Christmas cheer has long gone, the weather is grey and wet, bills are high and we’ve most likely already broken our New Year’s resolutions - January seems to have a lot to answer for! 

So much so that the third Monday in January has actually been called “Blue Monday” - the most depressing day of the year. 

 It was developed using a mathematical equation taking into account all the elements of January misery - and the cure? Booking a sunny holiday.  

It sounds like it makes sense, doesn't it? Don’t we all feel a slump in the dark cold days in the middle of January? 

The problem is, ‘Blue Monday’ is based on some rather shaky pseudoscience concocted purely for a travel company to sell their summer holidays. In the equation, the units are undefined, and the formula can’t be verified making it effectively useless.  

Despite this, the idea of Blue Monday has captured our imaginations and our attention - meaning that even though it is nothing more than a marketing campaign written way back in 2005 - the idea has stuck around because it makes sense.  

And we like to make sense of our feelings, don’t we? If we can pinpoint a specific reason for why we feel low or unmotivated, we feel less alone. Perhaps that’s why the idea of Blue Monday has persisted for twenty years.  

For some, the seasons can have a tangible effect on mental health, up to three percent of people live with ‘significant winter depression’ and gimmicks like Blue Monday risk trivialising the debilitation of Seasonal Affective Disorder.  

Even for those of us who do not live with seasonal mental illnesses, we have different needs according to the seasons. Our energy ebbs and flows throughout the year - it’s natural to want to live at a slower pace during the dark winter months -many people find themselves sleeping and eating more when we have shorter days and longer nights. 

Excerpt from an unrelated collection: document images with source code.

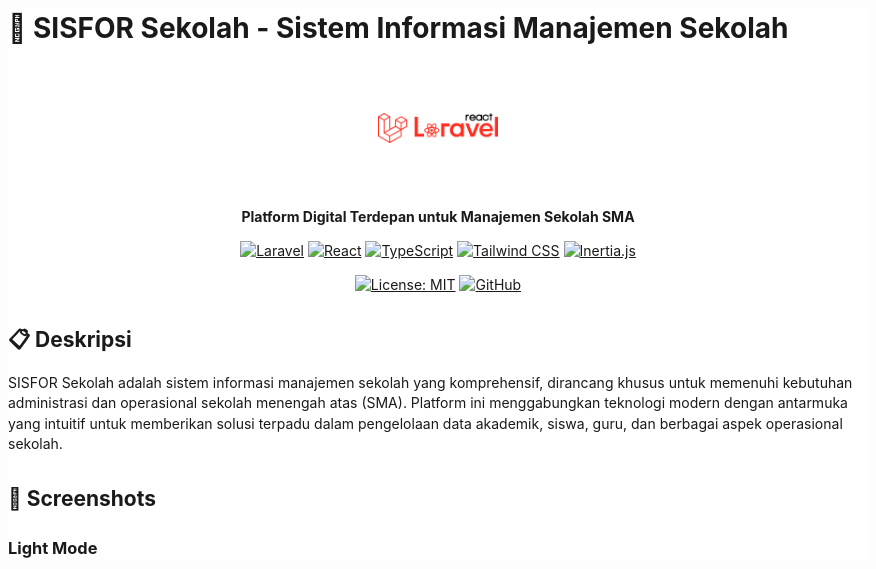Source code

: # 🏫 SISFOR Sekolah - Sistem Informasi Manajemen Sekolah

<div align="center">
  <img src="public/logo.svg" alt="SISFOR Sekolah Logo" width="120" height="120">
  
  **Platform Digital Terdepan untuk Manajemen Sekolah SMA**
  
  [![Laravel](https://img.shields.io/badge/Laravel-12.x-FF2D20?style=for-the-badge&logo=laravel&logoColor=white)](https://laravel.com)
  [![React](https://img.shields.io/badge/React-19.x-61DAFB?style=for-the-badge&logo=react&logoColor=black)](https://reactjs.org)
  [![TypeScript](https://img.shields.io/badge/TypeScript-5.7-3178C6?style=for-the-badge&logo=typescript&logoColor=white)](https://www.typescriptlang.org)
  [![Tailwind CSS](https://img.shields.io/badge/Tailwind_CSS-4.0-38B2AC?style=for-the-badge&logo=tailwind-css&logoColor=white)](https://tailwindcss.com)
  [![Inertia.js](https://img.shields.io/badge/Inertia.js-2.0-9553E9?style=for-the-badge&logo=inertia&logoColor=white)](https://inertiajs.com)

  [![License: MIT](https://img.shields.io/badge/License-MIT-yellow.svg?style=for-the-badge)](https://opensource.org/licenses/MIT)
  [![GitHub](https://img.shields.io/badge/GitHub-Repository-181717?style=for-the-badge&logo=github&logoColor=white)](https://github.com/your-username/sisfor-sekolah)
</div>

## 📋 Deskripsi

SISFOR Sekolah adalah sistem informasi manajemen sekolah yang komprehensif, dirancang khusus untuk memenuhi kebutuhan administrasi dan operasional sekolah menengah atas (SMA). Platform ini menggabungkan teknologi modern dengan antarmuka yang intuitif untuk memberikan solusi terpadu dalam pengelolaan data akademik, siswa, guru, dan berbagai aspek operasional sekolah.

## 📸 Screenshots

### Light Mode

Emotionally we will also have seasons where we experience life as vibrantly as spring and others when we want to retreat and feel the need to grieve our losses as the seeds hide beneath the ground away from the cold, waiting to bloom. 

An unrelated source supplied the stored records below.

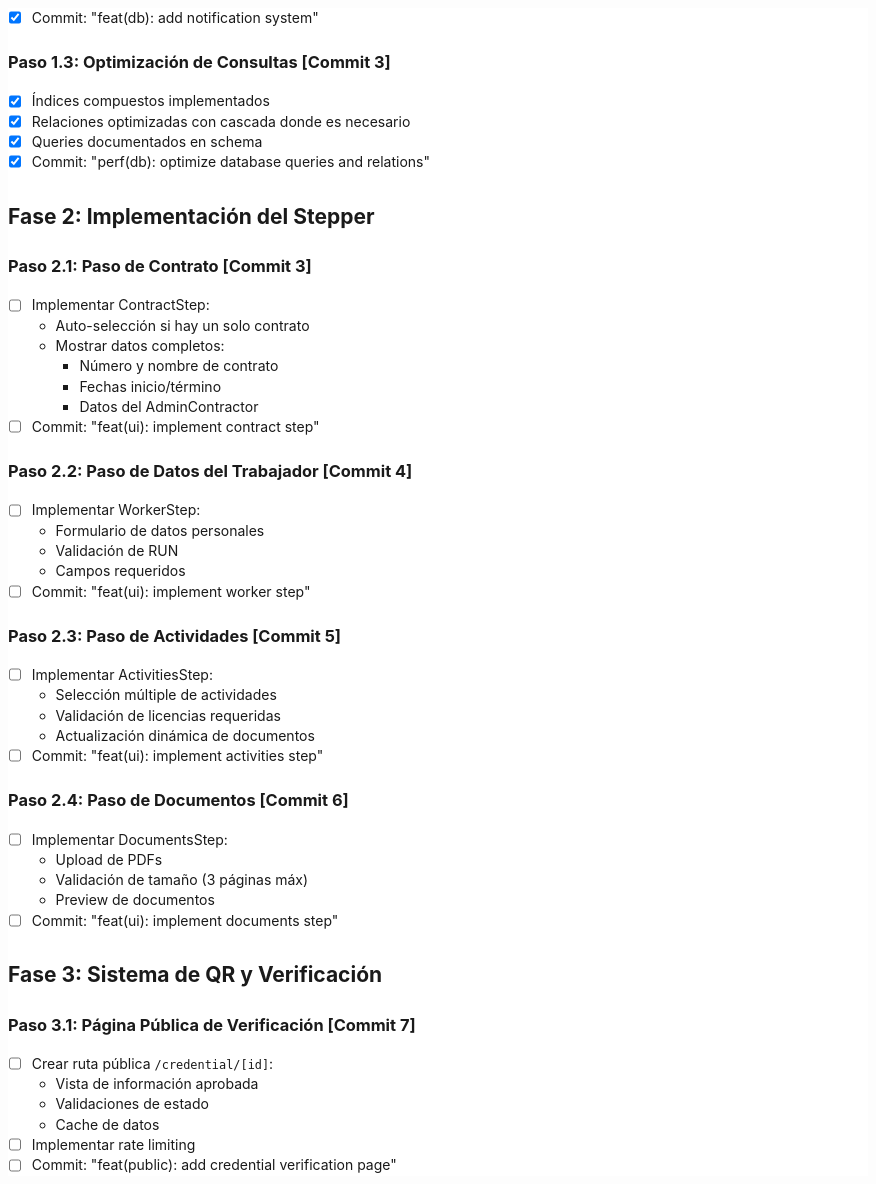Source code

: - [x] Commit: "feat(db): add notification system"

### Paso 1.3: Optimización de Consultas [Commit 3]

- [x] Índices compuestos implementados
- [x] Relaciones optimizadas con cascada donde es necesario
- [x] Queries documentados en schema
- [x] Commit: "perf(db): optimize database queries and relations"

## Fase 2: Implementación del Stepper

### Paso 2.1: Paso de Contrato [Commit 3]

- [ ] Implementar ContractStep:
  - Auto-selección si hay un solo contrato
  - Mostrar datos completos:
    - Número y nombre de contrato
    - Fechas inicio/término
    - Datos del AdminContractor
- [ ] Commit: "feat(ui): implement contract step"

### Paso 2.2: Paso de Datos del Trabajador [Commit 4]

- [ ] Implementar WorkerStep:
  - Formulario de datos personales
  - Validación de RUN
  - Campos requeridos
- [ ] Commit: "feat(ui): implement worker step"

### Paso 2.3: Paso de Actividades [Commit 5]

- [ ] Implementar ActivitiesStep:
  - Selección múltiple de actividades
  - Validación de licencias requeridas
  - Actualización dinámica de documentos
- [ ] Commit: "feat(ui): implement activities step"

### Paso 2.4: Paso de Documentos [Commit 6]

- [ ] Implementar DocumentsStep:
  - Upload de PDFs
  - Validación de tamaño (3 páginas máx)
  - Preview de documentos
- [ ] Commit: "feat(ui): implement documents step"

## Fase 3: Sistema de QR y Verificación

### Paso 3.1: Página Pública de Verificación [Commit 7]

- [ ] Crear ruta pública `/credential/[id]`:
  - Vista de información aprobada
  - Validaciones de estado
  - Cache de datos
- [ ] Implementar rate limiting
- [ ] Commit: "feat(public): add credential verification page"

Author Katherine May writes about this in her book Wintering: “Plants and animals don’t fight the winter; they don’t pretend it’s not happening and attempt to carry on living the same lives that they lived in the summer. They prepare. They adapt. They perform extraordinary acts of metamorphosis to get them through.” 

It’s something that both the Bible and the church year recognise, that we have to adapt to the seasons of life we’re living in. The writer of Ecclesiastes, sometimes thought to be King Saul, writes that “There is a time for everything, and a season for every activity under the heavens” and he goes on to include living and dying, planting and uprooting, killing and healing.  

We can be encouraged that there is no specific day that is more or less depressing than any of the others, but also recognise the changing seasons that our emotions go through in the same way as the natural world does. 

What matters is that we, lean into the season of life we’re in and not deny it. The church year allows us to do so through liturgy, as we cycle through Advent, Christmas. Lent, Easter and Ordinary time. There are opportunities to grieve our losses, celebrate our joys, learn lessons and practice what it means to be in community through every emotion. By going through these seasons and leaning into the meteorological seasons we give ourselves a chance to stretch our emotional muscles in mourning, rejoicing and simply working out how to navigate everyday life! 

Paul, who pastored and wrote to many churches in their early days, told one church in Rome to “Laugh with your happy friends when they’re happy; share tears when they’re down,” and this I think is simple advice for us as we travel through the seasons of our lives and the year. All emotions - however uncomfortable they might be - need attention. 

Blue Monday may be a marketing myth but recognising that we need to make space for all our feelings - the happy and the sad - can be just the reminder we need.